If not provided, the Guard will furlough thousands of full-time employees, ground aircraft and cancel essential training, including pre-deployment exercises.

Most traditional Guardsmen would lose two months of drill pay and some could lose a year toward their retirement.

Neely said the lack of funding would have multiple cascading effects, punishing a force that has worked extremely hard in the past two years amid the COVID-19 pandemic, numerous civil unrest missions and repeated deployments for domestic emergencies such as storms and wildfires.

“They acted honorably, they upheld their oaths,” Neely said. “It’s time for the federal government to keep its promise.”

Maj. Gen. Roger Lyles, Indiana adjutant general, warned that lost training opportunities would further degrade a force still recovering from COVID restrictions.
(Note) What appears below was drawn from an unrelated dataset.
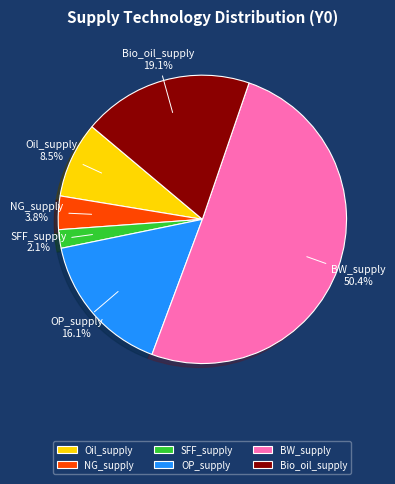

Which category accounts for the majority?

BW_supply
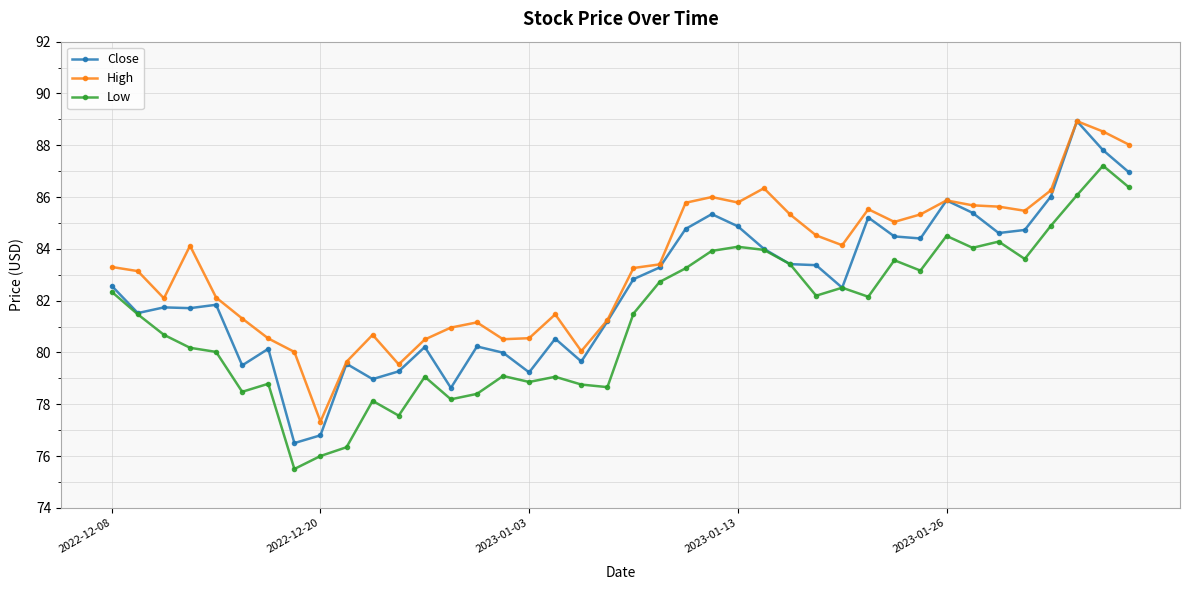

How many data points in Close are above 82?

21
It will degrade the ability of governors to deploy ready forces in their state and potentially place soldiers and airmen deploying overseas in harm's way without proper training.

The loss of drill pay could further impact the financial health of the force, he warned, and plays havoc with the schedules of Guardsmen, their families and their employers.

“The impact on our soldiers and our families is going to be very drastic,” Lyles said. “Our soldiers and airmen rely on predictability. So do our employers.”

Brig. Gen. John Driscoll, the land component commander for the Massachusetts National Guard, warned the Guard may not be able to fully recover from missing out on the funding.

“If we can’t train in August and September, we can never get that back,” he said.

Annual training is planned years in advance, Driscoll said. And is often scheduled for August and September. For some Guardsmen, the two months may represent roughly half of their allotted training days for the year.

“Can we recover? Absolutely,” he said. “Will we be as ready? Absolutely not.”